Patterns (Sep 2020)
Spectral Jaccard Similarity: A New Approach to Estimating Pairwise Sequence Alignments
Abstract
Summary: Pairwise sequence alignment is often a computational bottleneck in genomic analysis pipelines, particularly in the context of third-generation sequencing technologies. To speed up this process, the pairwise k-mer Jaccard similarity is sometimes used as a proxy for alignment size in order to filter pairs of reads, and min-hashes are employed to efficiently estimate these similarities. However, when the k-mer distribution of a dataset is significantly non-uniform (e.g., due to GC biases and repeats), Jaccard similarity is no longer a good proxy for alignment size. In this work, we introduce a min-hash-based approach for estimating alignment sizes called Spectral Jaccard Similarity, which naturally accounts for uneven k-mer distributions. The Spectral Jaccard Similarity is computed by performing a singular value decomposition on a min-hash collision matrix. We empirically show that this new metric provides significantly better estimates for alignment sizes, and we provide a computationally efficient estimator for these spectral similarity scores. The Bigger Picture: Pairwise sequence alignment is often a computational bottleneck in genomic analysis pipelines, particularly in the context of third-generation sequencing technologies. To speed up this process, k-mer Jaccard similarities are often used as a proxy for alignment size to filter pairs of reads, and min-hashes are employed to efficiently estimate these similarities.
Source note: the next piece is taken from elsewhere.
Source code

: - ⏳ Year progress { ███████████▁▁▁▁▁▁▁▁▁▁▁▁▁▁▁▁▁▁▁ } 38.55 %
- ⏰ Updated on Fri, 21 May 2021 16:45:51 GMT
However, when the k-mer distribution of a dataset is significantly non-uniform (e.g., due to GC biases or repeats), Jaccard similarity is no longer a good proxy for alignment size. We introduce a min-hash-based approach to estimate alignment sizes called Spectral Jaccard Similarity, which naturally accounts for uneven k-mer distributions. The Spectral Jaccard Similarity is computed by performing a singular value decomposition on a min-hash collision matrix. We show that this metric provides significantly better estimates for alignment sizes, and we provide a computationally efficient estimator for these spectral similarity scores.